Since we didn’t have much of a theme to work with this year besides ice and cold, I came up with the concept of making a cake that looked like one of the Papertoy Monsters that our boy had constructed from the book by Brian Castleforte (what a cool last name).

The featured creature on the book cover was one of the first Papertoy Monsters that Young Fresh Chef constructed, Icy Huggy. To my eye, he was the cutest monster and fit well with an ice skating party.
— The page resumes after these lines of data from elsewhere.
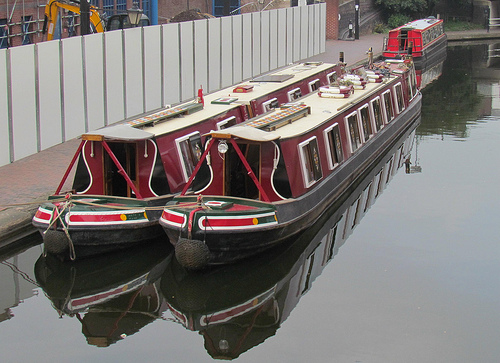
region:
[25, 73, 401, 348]
The boats are parked side by side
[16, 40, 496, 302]
Some boats are parked in a river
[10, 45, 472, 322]
Some boats are designed to carry people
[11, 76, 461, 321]
Some boats are there for vacationers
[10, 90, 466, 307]
The boats are in calm water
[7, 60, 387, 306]
The boats are tied together well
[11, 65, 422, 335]
The boats carry good safety equipment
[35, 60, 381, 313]
The boats can be rented for money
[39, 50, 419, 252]
the boats are on the water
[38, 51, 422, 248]
the boats are red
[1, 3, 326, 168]
the wall is striped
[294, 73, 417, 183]
the boats have windows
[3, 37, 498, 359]
the water is murky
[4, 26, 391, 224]
the sidewalk is red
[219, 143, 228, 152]
the boat has a headlight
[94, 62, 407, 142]
the boat roof is yellow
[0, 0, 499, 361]
scene takes place outdoors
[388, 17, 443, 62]
the boat is red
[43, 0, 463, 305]
three boats in the water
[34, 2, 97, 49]
part of a yelllow construction vehicle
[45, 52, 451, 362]
reflection of boats on the water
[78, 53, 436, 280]
two long red and black boats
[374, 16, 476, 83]
one boat parked alone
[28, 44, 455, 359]
two boats docked together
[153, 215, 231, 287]
black bumper on front of boat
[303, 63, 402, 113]
red and white life preservers on top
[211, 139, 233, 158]
a light on front of boat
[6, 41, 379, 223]
a brick walkway next to boat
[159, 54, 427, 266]
long green and red boat sitting in water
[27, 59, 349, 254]
long red and green boat sitting in water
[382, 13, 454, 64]
long green and red boat sitting in water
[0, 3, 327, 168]
long white barrier posted on a sidewalk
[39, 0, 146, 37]
yellow tractor parked behind long white barrier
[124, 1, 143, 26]
black lamp post posted behind long white barrier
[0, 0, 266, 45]
huge tan and blue building behind white barrier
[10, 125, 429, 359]
reflections of boats in water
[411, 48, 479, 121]
reflection of trees in water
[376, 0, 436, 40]
trees posted on the sidewalk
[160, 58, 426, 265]
red black and white boat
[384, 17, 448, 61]
red and grey boat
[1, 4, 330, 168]
grey cement barrier wall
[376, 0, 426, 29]
bush with green leaves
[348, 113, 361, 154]
window on side of boat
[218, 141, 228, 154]
light hanging on boat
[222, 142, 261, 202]
front door opening on boat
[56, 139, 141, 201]
red metal support poles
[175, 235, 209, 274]
black bumper on boat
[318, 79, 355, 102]
life rafts on boat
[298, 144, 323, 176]
a window on the boat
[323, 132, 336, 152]
a window on the boat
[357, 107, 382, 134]
a window on the boat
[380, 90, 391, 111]
a window on the boat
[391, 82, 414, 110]
a window on the boat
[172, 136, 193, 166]
a window on the boat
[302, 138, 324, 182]
A window on a boat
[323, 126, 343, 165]
A window on a boat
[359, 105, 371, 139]
A window on a boat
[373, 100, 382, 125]
A window on a boat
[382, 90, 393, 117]
A window on a boat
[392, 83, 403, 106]
A window on a boat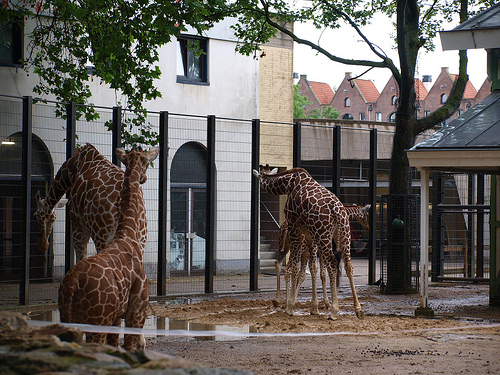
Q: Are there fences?
A: Yes, there is a fence.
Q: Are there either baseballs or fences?
A: Yes, there is a fence.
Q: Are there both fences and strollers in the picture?
A: No, there is a fence but no strollers.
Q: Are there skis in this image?
A: No, there are no skis.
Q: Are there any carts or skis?
A: No, there are no skis or carts.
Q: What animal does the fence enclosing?
A: The fence enclosing the giraffe.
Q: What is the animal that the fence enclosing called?
A: The animal is a giraffe.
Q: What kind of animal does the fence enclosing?
A: The fence enclosing the giraffe.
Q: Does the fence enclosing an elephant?
A: No, the fence enclosing a giraffe.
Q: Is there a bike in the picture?
A: No, there are no bikes.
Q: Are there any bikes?
A: No, there are no bikes.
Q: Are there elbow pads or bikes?
A: No, there are no bikes or elbow pads.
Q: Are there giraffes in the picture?
A: Yes, there is a giraffe.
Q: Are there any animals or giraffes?
A: Yes, there is a giraffe.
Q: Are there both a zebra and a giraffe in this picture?
A: No, there is a giraffe but no zebras.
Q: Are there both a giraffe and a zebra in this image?
A: No, there is a giraffe but no zebras.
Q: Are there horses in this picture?
A: No, there are no horses.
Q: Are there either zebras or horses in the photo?
A: No, there are no horses or zebras.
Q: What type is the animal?
A: The animal is a giraffe.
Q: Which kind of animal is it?
A: The animal is a giraffe.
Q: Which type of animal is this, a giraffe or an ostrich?
A: That is a giraffe.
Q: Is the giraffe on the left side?
A: Yes, the giraffe is on the left of the image.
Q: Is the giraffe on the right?
A: No, the giraffe is on the left of the image.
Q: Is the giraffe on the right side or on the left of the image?
A: The giraffe is on the left of the image.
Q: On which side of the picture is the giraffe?
A: The giraffe is on the left of the image.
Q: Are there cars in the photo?
A: No, there are no cars.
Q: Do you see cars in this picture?
A: No, there are no cars.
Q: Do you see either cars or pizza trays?
A: No, there are no cars or pizza trays.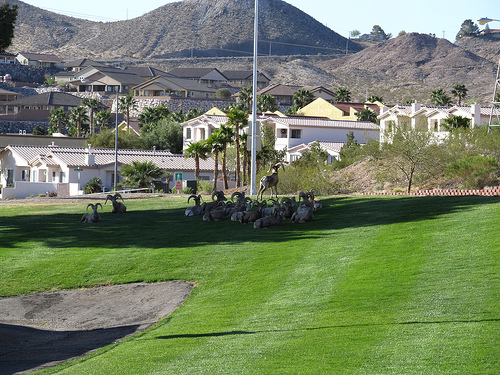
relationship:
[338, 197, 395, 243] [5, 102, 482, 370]
grass on golf course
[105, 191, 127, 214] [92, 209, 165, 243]
animal sitting in grass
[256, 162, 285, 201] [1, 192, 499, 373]
animals on a golf course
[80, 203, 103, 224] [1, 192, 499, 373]
animal on a golf course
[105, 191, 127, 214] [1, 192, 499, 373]
animal on a golf course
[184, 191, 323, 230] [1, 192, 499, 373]
animals on a golf course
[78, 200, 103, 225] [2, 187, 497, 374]
animal in field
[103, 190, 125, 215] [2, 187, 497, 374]
animal in field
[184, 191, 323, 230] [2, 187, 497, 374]
animals in field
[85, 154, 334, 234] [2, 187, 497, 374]
animals laying in field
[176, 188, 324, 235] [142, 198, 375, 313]
animals laying in grass field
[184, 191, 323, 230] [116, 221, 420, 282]
animals laying in grass field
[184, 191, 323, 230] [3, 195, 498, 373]
animals sitting in grass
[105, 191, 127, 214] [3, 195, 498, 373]
animal sitting in grass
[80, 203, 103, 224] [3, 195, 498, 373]
animal sitting in grass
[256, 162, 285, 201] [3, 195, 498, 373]
animals sitting in grass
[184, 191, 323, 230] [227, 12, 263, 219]
animals sitting by pole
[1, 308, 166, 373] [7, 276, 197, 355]
shadow in sand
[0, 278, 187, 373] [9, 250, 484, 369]
road leads to yard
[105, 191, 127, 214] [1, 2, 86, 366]
animal on left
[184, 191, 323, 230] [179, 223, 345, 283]
animals grazing in grass field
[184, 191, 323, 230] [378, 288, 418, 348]
animals sitting in grass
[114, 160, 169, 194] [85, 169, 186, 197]
palm bushes in corner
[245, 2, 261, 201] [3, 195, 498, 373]
pole in grass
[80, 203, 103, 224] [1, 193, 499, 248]
animal in shade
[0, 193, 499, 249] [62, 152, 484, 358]
shade in grass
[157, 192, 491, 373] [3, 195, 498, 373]
line in grass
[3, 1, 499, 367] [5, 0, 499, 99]
view of mountain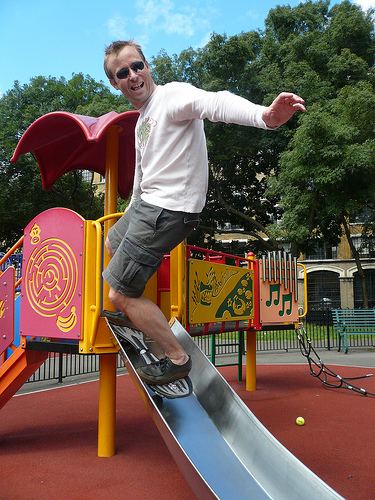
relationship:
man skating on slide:
[76, 34, 308, 395] [96, 300, 344, 497]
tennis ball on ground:
[286, 402, 311, 431] [223, 356, 373, 498]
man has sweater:
[76, 34, 308, 395] [102, 82, 268, 211]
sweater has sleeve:
[102, 82, 268, 211] [196, 84, 269, 140]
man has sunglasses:
[76, 34, 308, 395] [109, 57, 156, 78]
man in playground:
[76, 34, 308, 395] [11, 100, 370, 484]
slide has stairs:
[96, 300, 344, 497] [5, 338, 50, 409]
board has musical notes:
[254, 252, 314, 330] [262, 281, 299, 317]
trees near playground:
[229, 4, 369, 247] [11, 100, 370, 484]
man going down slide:
[76, 34, 308, 395] [96, 300, 344, 497]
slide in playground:
[96, 300, 344, 497] [11, 100, 370, 484]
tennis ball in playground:
[286, 402, 311, 431] [11, 100, 370, 484]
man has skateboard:
[76, 34, 308, 395] [109, 318, 200, 407]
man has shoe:
[76, 34, 308, 395] [137, 355, 199, 384]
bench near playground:
[328, 291, 369, 353] [11, 100, 370, 484]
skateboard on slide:
[109, 318, 200, 407] [96, 300, 344, 497]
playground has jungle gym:
[11, 100, 370, 484] [14, 194, 311, 437]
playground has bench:
[11, 100, 370, 484] [328, 291, 369, 353]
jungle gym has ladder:
[14, 194, 311, 437] [295, 317, 369, 401]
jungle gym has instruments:
[14, 194, 311, 437] [255, 243, 304, 290]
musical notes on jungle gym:
[262, 281, 299, 317] [14, 194, 311, 437]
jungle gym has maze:
[14, 194, 311, 437] [22, 218, 85, 340]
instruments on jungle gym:
[255, 243, 304, 290] [14, 194, 311, 437]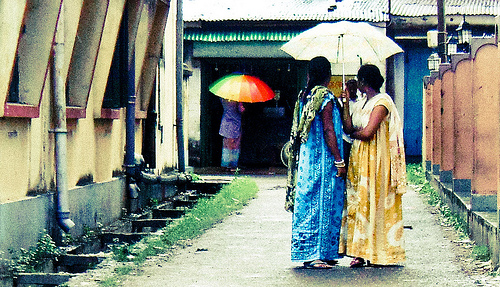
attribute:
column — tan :
[21, 0, 62, 105]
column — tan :
[428, 67, 464, 189]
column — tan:
[414, 40, 495, 236]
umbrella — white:
[279, 19, 404, 109]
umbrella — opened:
[184, 69, 288, 109]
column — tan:
[461, 32, 496, 209]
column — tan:
[418, 74, 435, 174]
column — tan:
[148, 37, 240, 176]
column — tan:
[469, 44, 485, 184]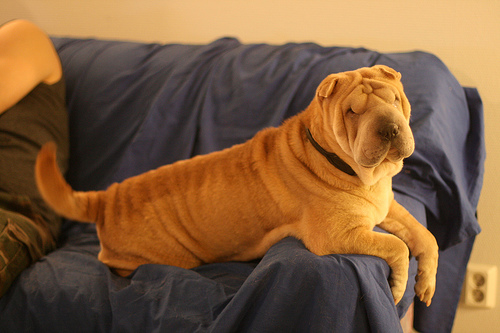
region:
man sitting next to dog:
[0, 19, 75, 330]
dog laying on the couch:
[25, 72, 439, 306]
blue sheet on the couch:
[13, 21, 474, 330]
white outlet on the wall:
[466, 263, 496, 305]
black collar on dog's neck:
[303, 126, 365, 175]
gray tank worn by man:
[2, 71, 66, 211]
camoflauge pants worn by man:
[2, 194, 59, 302]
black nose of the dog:
[380, 124, 396, 136]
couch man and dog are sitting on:
[2, 17, 467, 332]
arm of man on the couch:
[0, 11, 64, 108]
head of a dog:
[308, 55, 425, 176]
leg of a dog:
[405, 229, 466, 309]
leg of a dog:
[324, 231, 395, 293]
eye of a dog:
[340, 92, 368, 127]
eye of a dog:
[385, 86, 409, 107]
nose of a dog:
[372, 121, 394, 139]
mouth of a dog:
[370, 142, 420, 169]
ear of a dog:
[312, 73, 342, 118]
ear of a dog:
[364, 63, 416, 98]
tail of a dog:
[28, 158, 85, 220]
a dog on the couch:
[93, 57, 490, 254]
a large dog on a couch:
[79, 61, 430, 321]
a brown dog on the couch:
[107, 32, 458, 332]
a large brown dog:
[77, 47, 446, 325]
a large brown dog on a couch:
[79, 33, 451, 262]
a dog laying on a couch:
[43, 66, 499, 303]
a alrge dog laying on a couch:
[103, 36, 438, 315]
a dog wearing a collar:
[78, 68, 474, 318]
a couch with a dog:
[124, 13, 434, 329]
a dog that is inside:
[94, 48, 378, 312]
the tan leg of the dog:
[294, 196, 406, 302]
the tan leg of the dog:
[380, 196, 439, 303]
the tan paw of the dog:
[389, 261, 408, 303]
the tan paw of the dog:
[418, 252, 438, 300]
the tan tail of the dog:
[32, 141, 97, 225]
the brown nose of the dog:
[380, 123, 397, 138]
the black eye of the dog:
[345, 104, 357, 116]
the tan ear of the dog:
[318, 75, 339, 97]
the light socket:
[466, 263, 493, 308]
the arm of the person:
[1, 20, 63, 113]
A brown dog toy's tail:
[26, 135, 103, 237]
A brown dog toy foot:
[358, 226, 414, 298]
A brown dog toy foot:
[392, 208, 449, 292]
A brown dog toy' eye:
[342, 92, 364, 121]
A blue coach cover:
[147, 60, 275, 122]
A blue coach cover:
[168, 280, 304, 332]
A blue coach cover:
[32, 267, 155, 332]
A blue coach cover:
[415, 58, 470, 188]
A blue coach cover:
[437, 203, 463, 325]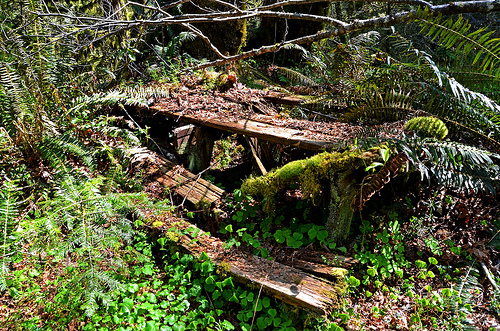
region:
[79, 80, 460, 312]
wooden boards on a jungle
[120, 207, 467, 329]
light green lucky clovers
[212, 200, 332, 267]
lucky clovers between wooden boards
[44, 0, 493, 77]
dry branch of a fallen tree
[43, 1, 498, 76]
dry brown branch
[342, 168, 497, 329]
ground under trees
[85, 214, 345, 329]
a bunch of lucky clovers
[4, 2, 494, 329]
jungle full of trees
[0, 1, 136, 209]
green light bushes in the left side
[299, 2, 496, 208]
dark green bushes in the right side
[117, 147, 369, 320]
broken wooden picnic table bench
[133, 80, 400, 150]
broken wooden picnic table top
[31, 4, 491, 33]
tree branch with no leaves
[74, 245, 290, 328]
green ivy on ground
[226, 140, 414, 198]
green moss on wood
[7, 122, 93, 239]
green fern on ground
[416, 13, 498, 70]
green palm leaf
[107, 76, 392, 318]
old picnic table on ground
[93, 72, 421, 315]
broken up picnic table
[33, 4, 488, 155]
branches on broken table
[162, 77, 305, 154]
wooden brown bench in woods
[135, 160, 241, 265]
wooden brown bench in woods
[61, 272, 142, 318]
green leaves on brown branches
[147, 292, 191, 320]
green leaves on brown branches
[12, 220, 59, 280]
green leaves on brown branches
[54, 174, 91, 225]
green leaves on brown branches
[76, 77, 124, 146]
green leaves on brown branches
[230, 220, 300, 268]
green leaves on brown branches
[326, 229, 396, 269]
green leaves on brown branches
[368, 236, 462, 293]
green leaves on brown branches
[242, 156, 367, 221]
Green moss growing on a log.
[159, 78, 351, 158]
Brown logs in the sun.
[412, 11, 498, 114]
Green ferns growing uncontroably.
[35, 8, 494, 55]
Dried dead branches of a fallen tree.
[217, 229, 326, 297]
Shadows bouncing off a log in the sun.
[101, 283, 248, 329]
Vines running and growing along the ground.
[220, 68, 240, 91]
Orange flower among logs and weeds.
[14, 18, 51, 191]
Brownish dying fern on left side.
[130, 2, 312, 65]
Cave entrance located in a forest.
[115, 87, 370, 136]
Bridge made of fallen logs.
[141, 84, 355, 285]
Plank is brown color.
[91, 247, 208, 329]
Leaves are green color.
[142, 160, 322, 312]
Two planks are down below.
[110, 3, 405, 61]
Woods are brown color.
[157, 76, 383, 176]
Planks are of wood.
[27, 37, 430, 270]
place is dirty.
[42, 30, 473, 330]
Shadow falls on ground.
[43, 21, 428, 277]
Day time picture.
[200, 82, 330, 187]
Planks are made of wood.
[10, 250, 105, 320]
Dried leaves are on ground.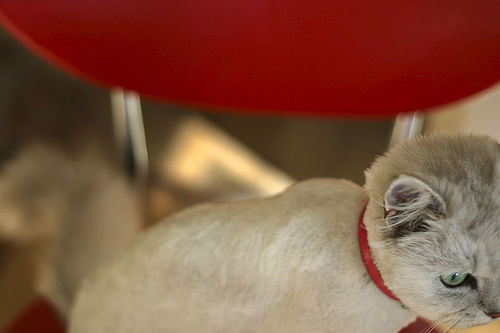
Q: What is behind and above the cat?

Vanilla cake was requested, so I worked on baking three 9X13″ cakes from scratch, while Exec Chef mulled over our son’s instructions to use as little icing as possible. The boy is known to scrape the majority of icing off any cupcakes or cake slices that come his way, he’s really more of a pie guy. Then he had a brilliant idea, cotton candy. Perfect for the blue fur on Icy Huggy! I remembered seeing blue cotton candy at the candy store at the mall.The cakes were then whisked away to be constructed and decorated for the party.

I tried to capture the birthday boy’s reaction when he saw the cake, but he was just a blur from all the excited jumping up and down. He was surprised, thrilled and impressed. He absolutely LOVED the cotton candy as icing substitute. For once he got have his cake and eat it too (no scraping needed).

What’s the most inventive way you’ve decorated a cake?